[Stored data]
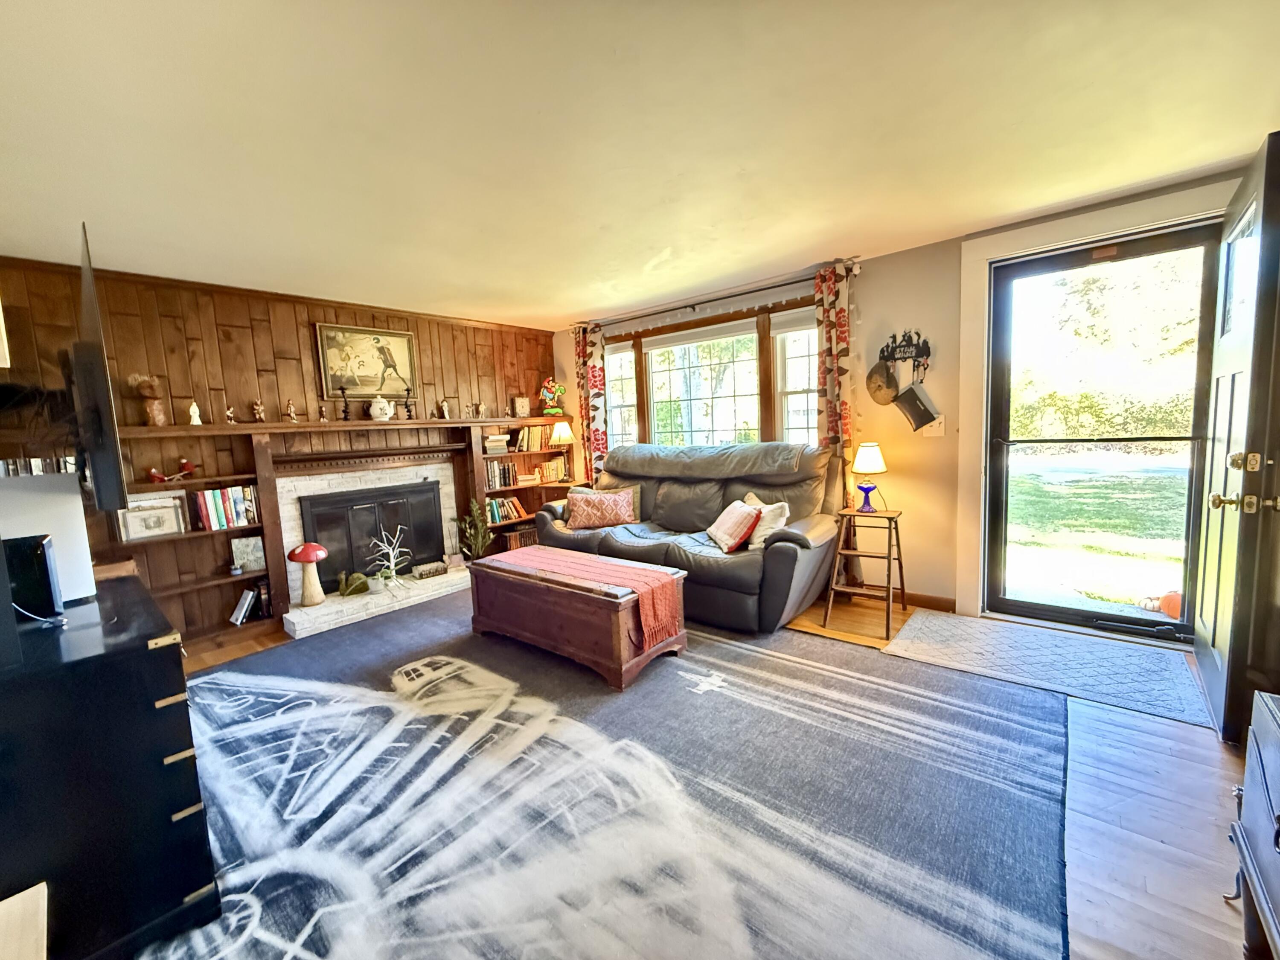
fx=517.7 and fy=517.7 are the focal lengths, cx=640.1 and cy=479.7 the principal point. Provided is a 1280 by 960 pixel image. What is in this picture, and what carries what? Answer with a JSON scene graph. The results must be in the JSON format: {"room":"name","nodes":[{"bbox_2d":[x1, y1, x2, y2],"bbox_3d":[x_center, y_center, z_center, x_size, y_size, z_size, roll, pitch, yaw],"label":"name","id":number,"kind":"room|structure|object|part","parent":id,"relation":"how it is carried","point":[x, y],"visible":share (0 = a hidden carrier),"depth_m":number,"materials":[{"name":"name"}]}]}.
{"room":"living room","nodes":[
{"label":"living room","id":0,"kind":"room"},
{"bbox_2d":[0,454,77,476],"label":"book row","id":1,"kind":"object","parent":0,"point":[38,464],"visible":0.41,"depth_m":2.55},
{"bbox_2d":[0,253,558,638],"bbox_3d":[-2.312,-0.205,3.918,0.186,2.282,4.195,3,8,41],"label":"wood paneled wall","id":2,"kind":"structure","parent":0,"point":[245,334],"depth_m":3.32,"materials":[{"name":"brown wood"}]},
{"bbox_2d":[69,221,128,515],"bbox_3d":[-1.908,-0.311,1.761,1.046,0.805,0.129,3,8,41],"label":"television","id":3,"kind":"object","parent":2,"relation":"attached to","point":[99,477],"visible":0.98,"depth_m":1.49,"materials":[{"name":"black plastic"}]},
{"bbox_2d":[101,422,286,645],"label":"built-in bookshelf","id":4,"kind":"object","parent":2,"relation":"attached to","point":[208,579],"visible":0.49,"depth_m":3.30,"materials":[{"name":"brown wood"}]},
{"bbox_2d":[115,496,186,542],"bbox_3d":[-2.926,0.240,3.098,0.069,0.218,0.293,3,8,41],"label":"framed picture","id":5,"kind":"object","parent":4,"relation":"in","point":[160,522],"visible":0.96,"depth_m":3.09},
{"bbox_2d":[145,459,196,483],"bbox_3d":[-2.824,-0.050,3.108,0.111,0.129,0.229,3,8,41],"label":"red toy","id":6,"kind":"object","parent":4,"relation":"in","point":[155,477],"visible":0.97,"depth_m":3.10,"materials":[{"name":"red"}]},
{"bbox_2d":[191,482,259,530],"bbox_3d":[-2.684,0.166,3.348,0.179,0.256,0.329,3,8,41],"label":"book row","id":7,"kind":"object","parent":4,"relation":"in","point":[237,504],"visible":0.93,"depth_m":3.29,"materials":[{"name":"paper"}]},
{"bbox_2d":[230,535,266,572],"bbox_3d":[-2.617,0.491,3.467,0.184,0.204,0.065,-7,7,-33],"label":"picture frame","id":8,"kind":"object","parent":4,"relation":"in","point":[253,557],"visible":0.98,"depth_m":3.45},
{"bbox_2d":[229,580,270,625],"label":"books","id":9,"kind":"object","parent":4,"relation":"in","point":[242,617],"visible":0.96,"depth_m":3.41,"materials":[{"name":"paper"}]},
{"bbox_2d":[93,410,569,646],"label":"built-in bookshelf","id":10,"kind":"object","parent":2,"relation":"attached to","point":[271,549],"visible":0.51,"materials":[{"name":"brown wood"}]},
{"bbox_2d":[128,372,168,425],"bbox_3d":[-2.868,-0.467,3.031,0.150,0.313,0.161,3,8,41],"label":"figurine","id":11,"kind":"object","parent":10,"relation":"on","point":[144,391],"visible":0.94,"depth_m":3.01,"materials":[{"name":"brown"}]},
{"bbox_2d":[186,399,202,425],"bbox_3d":[-2.755,-0.410,3.195,0.062,0.144,0.064,3,8,41],"label":"figurine","id":12,"kind":"object","parent":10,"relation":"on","point":[197,412],"visible":0.99,"depth_m":3.18,"materials":[{"name":"white ceramic"}]},
{"bbox_2d":[223,404,236,423],"bbox_3d":[-2.669,-0.417,3.365,0.054,0.116,0.060,3,8,41],"label":"figurine","id":13,"kind":"object","parent":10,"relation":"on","point":[229,412],"visible":1,"depth_m":3.35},
{"bbox_2d":[252,399,265,421],"bbox_3d":[-2.561,-0.457,3.476,0.062,0.142,0.065,3,8,41],"label":"figurine","id":14,"kind":"object","parent":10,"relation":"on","point":[258,407],"visible":1,"depth_m":3.46,"materials":[{"name":"brown"}]},
{"bbox_2d":[283,398,298,421],"bbox_3d":[-2.422,-0.472,3.586,0.066,0.152,0.074,3,8,41],"label":"figurine","id":15,"kind":"object","parent":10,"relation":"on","point":[290,407],"visible":1,"depth_m":3.57,"materials":[{"name":"ceramic"}]},
{"bbox_2d":[338,385,351,420],"bbox_3d":[-2.189,-0.566,3.833,0.084,0.257,0.085,3,8,41],"label":"candlestick","id":16,"kind":"object","parent":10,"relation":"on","point":[345,404],"visible":0.99,"depth_m":3.82,"materials":[{"name":"black metal"}]},
{"bbox_2d":[367,395,393,420],"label":"teapot","id":17,"kind":"object","parent":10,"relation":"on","point":[382,404],"visible":1,"depth_m":3.92,"materials":[{"name":"white ceramic"}]},
{"bbox_2d":[403,387,415,418],"bbox_3d":[-1.845,-0.603,4.114,0.087,0.254,0.088,3,8,41],"label":"candlestick","id":18,"kind":"object","parent":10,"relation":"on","point":[409,410],"visible":1,"depth_m":4.10,"materials":[{"name":"black metal"}]},
{"bbox_2d":[439,397,451,418],"bbox_3d":[-1.655,-0.598,4.381,0.069,0.182,0.084,3,8,41],"label":"figurine","id":19,"kind":"object","parent":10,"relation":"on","point":[443,404],"visible":1,"depth_m":4.37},
{"bbox_2d":[470,401,486,418],"bbox_3d":[-1.461,-0.618,4.613,0.071,0.143,0.091,3,8,41],"label":"figurine","id":20,"kind":"object","parent":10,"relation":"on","point":[481,407],"visible":0.99,"depth_m":4.60,"materials":[{"name":"ceramic"}]},
{"bbox_2d":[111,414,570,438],"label":"mantel shelf","id":21,"kind":"object","parent":2,"relation":"attached to","point":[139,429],"visible":0.86,"depth_m":3.60,"materials":[{"name":"brown wood"}]},
{"bbox_2d":[317,402,328,421],"bbox_3d":[-2.304,-0.478,3.757,0.055,0.124,0.058,3,8,41],"label":"figurine","id":22,"kind":"object","parent":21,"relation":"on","point":[321,412],"visible":1,"depth_m":3.75,"materials":[{"name":"brown"}]},
{"bbox_2d":[315,321,417,399],"bbox_3d":[-2.093,-0.900,3.992,0.032,0.562,0.642,3,8,41],"label":"framed picture","id":23,"kind":"object","parent":2,"relation":"attached to","point":[388,353],"visible":0.99,"depth_m":3.96},
{"bbox_2d":[264,432,471,631],"bbox_3d":[-2.053,0.325,4.079,0.473,1.174,1.476,3,8,41],"label":"fireplace","id":24,"kind":"object","parent":2,"relation":"attached to","point":[422,474],"visible":0.66,"depth_m":4.04,"materials":[{"name":"white brick"}]},
{"bbox_2d":[287,541,329,606],"bbox_3d":[-2.291,0.642,3.587,0.240,0.447,0.246,3,8,41],"label":"mushroom figurine","id":25,"kind":"object","parent":24,"relation":"on","point":[303,557],"visible":0.99,"depth_m":3.54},
{"bbox_2d":[336,568,371,596],"bbox_3d":[-2.093,0.741,3.778,0.250,0.195,0.132,-6,7,-28],"label":"figurine","id":26,"kind":"object","parent":24,"relation":"on","point":[359,576],"visible":0.99,"depth_m":3.75,"materials":[{"name":"green plant"}]},
{"bbox_2d":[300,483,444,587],"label":"fireplace insert","id":27,"kind":"object","parent":24,"relation":"in","point":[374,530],"visible":0.87,"depth_m":4.02,"materials":[{"name":"black metal"}]},
{"bbox_2d":[366,527,411,593],"bbox_3d":[-1.878,0.593,3.876,0.339,0.493,0.369,3,8,41],"label":"plant","id":28,"kind":"object","parent":24,"relation":"on","point":[393,574],"visible":0.99,"depth_m":3.87,"materials":[{"name":"white"}]},
{"bbox_2d":[412,560,448,578],"bbox_3d":[-1.714,0.735,4.239,0.131,0.080,0.267,3,8,41],"label":"box","id":29,"kind":"object","parent":24,"relation":"on","point":[435,568],"visible":0.99,"depth_m":4.19,"materials":[{"name":"wood"}]},
{"bbox_2d":[469,413,579,553],"bbox_3d":[-1.164,0.065,5.017,0.346,1.394,1.138,3,8,41],"label":"right bookshelf","id":30,"kind":"object","parent":2,"relation":"attached to","point":[528,487],"visible":0.38,"depth_m":4.91,"materials":[{"name":"brown wood"}]},
{"bbox_2d":[483,432,511,453],"bbox_3d":[-1.360,-0.338,4.776,0.215,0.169,0.257,3,8,41],"label":"book stack","id":31,"kind":"object","parent":30,"relation":"in","point":[504,442],"visible":0.89,"depth_m":4.71,"materials":[{"name":"paper"}]},
{"bbox_2d":[485,461,522,487],"bbox_3d":[-1.325,-0.052,4.834,0.177,0.217,0.381,3,8,41],"label":"book row","id":32,"kind":"object","parent":30,"relation":"in","point":[504,469],"visible":0.84,"depth_m":4.79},
{"bbox_2d":[484,494,524,522],"bbox_3d":[-1.330,0.273,4.922,0.182,0.208,0.431,3,8,41],"label":"book row","id":33,"kind":"object","parent":30,"relation":"in","point":[494,504],"visible":0.67,"depth_m":4.87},
{"bbox_2d":[497,526,538,550],"bbox_3d":[-1.169,0.571,5.035,0.207,0.196,0.370,3,8,41],"label":"book row","id":34,"kind":"object","parent":30,"relation":"in","point":[525,539],"visible":0.55,"depth_m":4.94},
{"bbox_2d":[511,396,531,417],"bbox_3d":[-1.152,-0.700,5.003,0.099,0.201,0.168,3,8,41],"label":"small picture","id":35,"kind":"object","parent":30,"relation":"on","point":[525,407],"visible":1,"depth_m":4.97},
{"bbox_2d":[514,423,555,451],"bbox_3d":[-1.067,-0.416,5.102,0.189,0.241,0.433,3,8,41],"label":"book row","id":36,"kind":"object","parent":30,"relation":"in","point":[533,439],"visible":0.77,"depth_m":5.02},
{"bbox_2d":[538,377,565,415],"bbox_3d":[-0.876,-0.830,5.141,0.231,0.388,0.238,3,8,41],"label":"figurine","id":37,"kind":"object","parent":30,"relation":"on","point":[547,391],"visible":1,"depth_m":5.09,"materials":[{"name":"multicoloured"}]},
{"bbox_2d":[538,458,567,483],"bbox_3d":[-0.908,-0.097,5.248,0.173,0.203,0.256,3,8,41],"label":"book row","id":38,"kind":"object","parent":30,"relation":"in","point":[557,474],"visible":0.85,"depth_m":5.19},
{"bbox_2d":[547,419,575,484],"bbox_3d":[-0.749,-0.278,5.038,0.263,0.629,0.259,3,8,41],"label":"table lamp","id":39,"kind":"object","parent":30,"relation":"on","point":[557,431],"visible":0.98,"depth_m":4.96,"materials":[{"name":"metal"}]},
{"bbox_2d":[0,0,1279,327],"bbox_3d":[-0.276,-1.264,1.844,5.574,0.109,4.834,3,8,41],"label":"ceiling","id":40,"kind":"structure","parent":0,"point":[562,310],"depth_m":1.79,"materials":[{"name":"white paint"}]},
{"bbox_2d":[155,587,1266,959],"bbox_3d":[-0.344,1.074,2.172,5.570,0.103,5.009,3,8,41],"label":"floor","id":41,"kind":"structure","parent":0,"point":[1080,832],"depth_m":1.60,"materials":[{"name":"brown wood"}]},
{"bbox_2d":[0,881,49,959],"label":"white furniture","id":42,"kind":"object","parent":41,"relation":"on","point":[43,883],"visible":0.99,"depth_m":0.88,"materials":[{"name":"wood"}]},
{"bbox_2d":[0,573,220,959],"bbox_3d":[-1.665,0.777,1.471,1.070,0.775,0.523,3,8,41],"label":"black dresser","id":43,"kind":"object","parent":41,"relation":"on","point":[162,649],"visible":0.91,"depth_m":1.22,"materials":[{"name":"black wood"}]},
{"bbox_2d":[2,532,63,620],"bbox_3d":[-1.717,0.267,1.420,0.169,0.217,0.142,3,8,41],"label":"black speaker","id":44,"kind":"object","parent":43,"relation":"on","point":[38,557],"visible":0.94,"depth_m":1.40,"materials":[{"name":"black"}]},
{"bbox_2d":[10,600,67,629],"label":"cable","id":45,"kind":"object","parent":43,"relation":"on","point":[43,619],"visible":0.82,"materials":[{"name":"white plastic"}]},
{"bbox_2d":[0,468,97,604],"bbox_3d":[-1.882,0.186,1.532,0.300,0.377,0.305,3,8,41],"label":"white box","id":46,"kind":"object","parent":43,"relation":"on","point":[48,496],"visible":0.75,"depth_m":1.53,"materials":[{"name":"white"}]},
{"bbox_2d":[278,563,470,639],"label":"hearth","id":47,"kind":"object","parent":41,"relation":"on","point":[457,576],"visible":0.87,"depth_m":3.72,"materials":[{"name":"white stone"}]},
{"bbox_2d":[455,500,494,561],"bbox_3d":[-1.446,0.482,4.515,0.323,0.630,0.334,3,8,41],"label":"potted plant","id":48,"kind":"object","parent":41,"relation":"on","point":[472,533],"visible":0.91,"depth_m":4.48,"materials":[{"name":"green plant"}]},
{"bbox_2d":[138,596,1069,959],"bbox_3d":[-0.520,1.022,2.289,3.637,0.013,3.107,3,8,41],"label":"area rug","id":49,"kind":"object","parent":41,"relation":"on","point":[237,681],"visible":0.92,"depth_m":1.70,"materials":[{"name":"carpet"}]},
{"bbox_2d":[465,544,689,689],"bbox_3d":[-0.389,0.715,2.990,1.296,0.448,0.561,3,8,41],"label":"wooden chest","id":50,"kind":"object","parent":49,"relation":"on","point":[512,600],"visible":0.88,"depth_m":2.68,"materials":[{"name":"brown wood"}]},
{"bbox_2d":[472,544,682,645],"bbox_3d":[-0.374,0.623,2.930,1.191,0.239,0.338,3,8,41],"label":"table runner","id":51,"kind":"object","parent":50,"relation":"on","point":[653,587],"visible":0.91,"depth_m":2.71,"materials":[{"name":"fabric"}]},
{"bbox_2d":[534,439,843,633],"bbox_3d":[0.260,0.266,3.822,2.251,1.093,0.974,3,8,41],"label":"sofa","id":52,"kind":"object","parent":41,"relation":"on","point":[783,549],"visible":0.77,"depth_m":3.45,"materials":[{"name":"leather"}]},
{"bbox_2d":[565,487,636,529],"bbox_3d":[-0.323,0.227,4.067,0.584,0.305,0.220,-2,6,8],"label":"red pillow","id":53,"kind":"object","parent":52,"relation":"on","point":[579,522],"visible":1,"depth_m":4.00,"materials":[{"name":"fabric"}]},
{"bbox_2d":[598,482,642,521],"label":"green pillow","id":54,"kind":"object","parent":52,"relation":"on","point":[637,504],"visible":0.31,"depth_m":4.15,"materials":[{"name":"green fabric"}]},
{"bbox_2d":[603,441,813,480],"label":"throw blanket","id":55,"kind":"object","parent":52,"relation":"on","point":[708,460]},
{"bbox_2d":[706,500,762,551],"bbox_3d":[0.595,0.288,3.340,0.236,0.266,0.455,-3,6,-8],"label":"throw pillow","id":56,"kind":"object","parent":52,"relation":"on","point":[737,512],"visible":1,"depth_m":3.21,"materials":[{"name":"fabric"}]},
{"bbox_2d":[738,491,790,549],"bbox_3d":[0.758,0.268,3.274,0.213,0.301,0.438,-4,6,-18],"label":"white pillow","id":57,"kind":"object","parent":52,"relation":"on","point":[780,525],"visible":0.63,"depth_m":3.16,"materials":[{"name":"fabric"}]},
{"bbox_2d":[822,508,908,638],"bbox_3d":[1.398,0.531,3.166,0.396,0.653,0.438,3,8,41],"label":"stool","id":58,"kind":"object","parent":41,"relation":"on","point":[888,557],"visible":0.96,"depth_m":3.12,"materials":[{"name":"brown wood"}]},
{"bbox_2d":[849,442,887,511],"bbox_3d":[1.415,-0.021,3.224,0.199,0.421,0.199,3,8,41],"label":"table lamp","id":59,"kind":"object","parent":58,"relation":"on","point":[865,466],"visible":0.99,"depth_m":3.17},
{"bbox_2d":[882,609,1217,732],"bbox_3d":[1.965,0.880,2.606,1.220,0.010,0.750,3,8,41],"label":"door mat","id":60,"kind":"object","parent":41,"relation":"on","point":[942,625],"visible":0.96,"depth_m":2.51,"materials":[{"name":"carpet"}]},
{"bbox_2d":[1228,688,1279,959],"bbox_3d":[1.293,0.815,0.790,0.463,0.589,0.842,3,8,41],"label":"black cabinet","id":61,"kind":"object","parent":41,"relation":"on","point":[1265,775],"visible":1,"depth_m":1.08,"materials":[{"name":"wood"}]},
{"bbox_2d":[557,165,1256,636],"bbox_3d":[1.155,-0.365,3.892,5.445,2.315,0.180,3,8,41],"label":"window wall","id":62,"kind":"structure","parent":0,"point":[870,280],"depth_m":3.33,"materials":[{"name":"paint"}]},
{"bbox_2d":[598,296,819,450],"bbox_3d":[0.501,-0.708,4.388,2.325,1.312,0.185,3,8,41],"label":"window","id":63,"kind":"structure","parent":62,"relation":"in","point":[663,353],"depth_m":4.26,"materials":[{"name":"glass"}]},
{"bbox_2d":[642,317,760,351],"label":"window blind","id":64,"kind":"object","parent":63,"relation":"attached to","point":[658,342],"visible":0.96,"depth_m":4.22,"materials":[{"name":"white fabric"}]},
{"bbox_2d":[570,259,854,331],"bbox_3d":[0.445,-1.432,4.164,2.479,0.068,0.124,3,8,41],"label":"curtain rod","id":65,"kind":"object","parent":62,"relation":"attached to","point":[693,305],"visible":0.82,"depth_m":3.92,"materials":[{"name":"metal"}]},
{"bbox_2d":[572,320,607,487],"bbox_3d":[-0.475,-0.396,5.027,0.366,2.190,0.097,3,8,41],"label":"curtain","id":66,"kind":"object","parent":65,"relation":"hanging from","point":[597,353],"visible":0.67,"depth_m":4.96,"materials":[{"name":"fabric"}]},
{"bbox_2d":[814,258,855,461],"bbox_3d":[1.317,-0.337,3.506,0.299,2.127,0.098,3,8,41],"label":"curtain","id":67,"kind":"object","parent":65,"relation":"hanging from","point":[830,380],"visible":0.6,"depth_m":3.45,"materials":[{"name":"fabric"}]},
{"bbox_2d":[878,329,933,370],"bbox_3d":[1.663,-0.802,3.267,0.316,0.273,0.084,3,8,41],"label":"key rack","id":68,"kind":"object","parent":62,"relation":"attached to","point":[929,350],"visible":0.98,"depth_m":3.26,"materials":[{"name":"black metal"}]},
{"bbox_2d":[865,360,899,404],"bbox_3d":[1.593,-0.635,3.393,0.236,0.286,0.083,3,8,41],"label":"hat","id":69,"kind":"object","parent":68,"relation":"hanging from","point":[891,385],"visible":0.96,"depth_m":3.39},
{"bbox_2d":[893,381,941,431],"bbox_3d":[1.729,-0.456,3.243,0.262,0.292,0.124,3,8,41],"label":"hanging bag","id":70,"kind":"object","parent":68,"relation":"hanging from","point":[915,396],"visible":0.99,"depth_m":3.21,"materials":[{"name":"black"}]},
{"bbox_2d":[900,590,956,611],"bbox_3d":[1.280,0.757,3.779,2.086,0.090,0.016,3,8,41],"label":"baseboard","id":71,"kind":"structure","parent":62,"relation":"attached to","point":[926,603],"depth_m":3.34,"materials":[{"name":"brown wood"}]},
{"bbox_2d":[920,416,945,435],"bbox_3d":[1.805,-0.335,3.211,0.116,0.120,0.019,3,8,41],"label":"light switch","id":72,"kind":"object","parent":62,"relation":"attached to","point":[936,429],"visible":0.72,"depth_m":3.21,"materials":[{"name":"white plastic"}]},
{"bbox_2d":[957,183,1230,627],"bbox_3d":[2.394,-0.260,2.791,1.175,2.189,0.198,3,8,41],"label":"door frame","id":73,"kind":"structure","parent":62,"relation":"attached to","point":[984,264],"depth_m":2.94,"materials":[{"name":"white paint"}]},
{"bbox_2d":[981,222,1221,642],"bbox_3d":[2.477,-0.202,2.836,0.905,2.046,0.135,3,8,41],"label":"storm door","id":74,"kind":"structure","parent":62,"relation":"in","point":[1005,504],"depth_m":2.83,"materials":[{"name":"glass"}]},
{"bbox_2d":[1192,133,1279,744],"bbox_3d":[2.357,-0.121,2.076,0.168,2.044,0.896,3,8,41],"label":"front door","id":75,"kind":"structure","parent":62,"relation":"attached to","point":[1199,644],"depth_m":1.86,"materials":[{"name":"black wood"}]},
{"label":"doorknob","id":76,"kind":"part","parent":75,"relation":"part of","materials":[{"name":"gold metal"}]},
{"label":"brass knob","id":77,"kind":"part","parent":75,"relation":"part of","materials":[{"name":"gold metal"}]},
{"label":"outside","id":78,"kind":"structure","parent":0,"visible":0},
{"bbox_2d":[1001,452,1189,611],"label":"lawn","id":79,"kind":"structure","parent":78,"point":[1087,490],"depth_m":6.31,"materials":[{"name":"green plant"}]},
{"label":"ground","id":80,"kind":"structure","parent":78,"visible":0},
{"bbox_2d":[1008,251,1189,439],"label":"trees","id":81,"kind":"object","parent":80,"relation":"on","point":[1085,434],"visible":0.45,"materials":[{"name":"green plant"}]},
{"bbox_2d":[1157,589,1183,618],"bbox_3d":[3.377,0.778,3.239,0.215,0.188,0.228,-5,6,-28],"label":"pumpkin","id":82,"kind":"object","parent":80,"relation":"on","point":[1172,611],"visible":0.49,"depth_m":3.22,"materials":[{"name":"orange"}]}
]}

PROBLEM STATEMENT: Return every line holding the word "window" from the records.

ANSWER BOX:
{"bbox_2d":[557,165,1256,636],"bbox_3d":[1.155,-0.365,3.892,5.445,2.315,0.180,3,8,41],"label":"window wall","id":62,"kind":"structure","parent":0,"point":[870,280],"depth_m":3.33,"materials":[{"name":"paint"}]},
{"bbox_2d":[598,296,819,450],"bbox_3d":[0.501,-0.708,4.388,2.325,1.312,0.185,3,8,41],"label":"window","id":63,"kind":"structure","parent":62,"relation":"in","point":[663,353],"depth_m":4.26,"materials":[{"name":"glass"}]},
{"bbox_2d":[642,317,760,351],"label":"window blind","id":64,"kind":"object","parent":63,"relation":"attached to","point":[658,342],"visible":0.96,"depth_m":4.22,"materials":[{"name":"white fabric"}]},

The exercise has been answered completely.